From School Library Journal
PreSchool-Grade 3?Young engineers will be hooked by this basic introduction to what happens at a construction site. Opening with an empty city lot, the book shows the many steps involved in erecting a new building. Technical vocabulary (excavate, foundation, scaffolding) is explained in terms that children can comprehend. The text on each page is brief yet informative, letting the artwork guide readers' understanding and imagination. The illustrations are filled with heavy equipment and workers in hardhats. Each double-page spread clearly identifies the machinery and materials needed for such a large undertaking. The spreads are full but the layout and design never appear crowded. The colorful collage-type art shows the construction from a variety of well-chosen angles and includes a multitude of details that young children will pore over again and again.
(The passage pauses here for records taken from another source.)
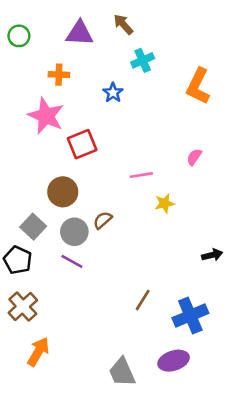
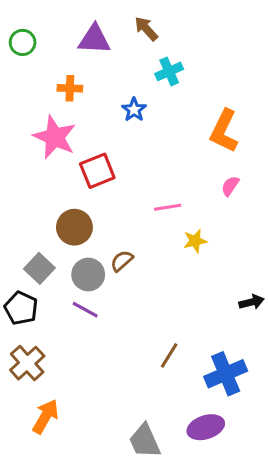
orange L-shape: (198, 86) -> (224, 131), moved

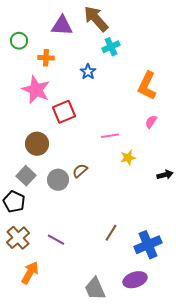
brown arrow: (146, 29) -> (96, 19), size x1.6
green circle: (23, 42) -> (19, 41), moved
brown circle: (74, 227) -> (37, 144), moved
black arrow: (252, 302) -> (165, 175), moved
purple line: (85, 310) -> (56, 240), moved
A terrific collaborative effort on the part of the author and illustrator.?Maura Bresnahan, Topsfield Town Library, MA
Copyright 1998 Reed Business Information, Inc.
Ages 2^-7. From the endpapers with their neatly labeled construction vehicles to the closing double-spread picture, this is clearly a book that will provide hours of rapt concentration and finger-pointing. The process of a skyscraper going up in a big city is explained--from the site's being boarded off, the excavation, and the erection of the building's skeleton, to the dizzying work atop the steel girders, the laying of carpet, and the speech on opening day. Each of the large, bright paper-collage pictures contains a number of interesting labeled items, with an object often identified more than once on the page in an effort to help children recognize it from different perspectives. In addition, every page is peopled with construction workers, all hard at work. Any library with a large preschool population will want more than one copy of this appealing book.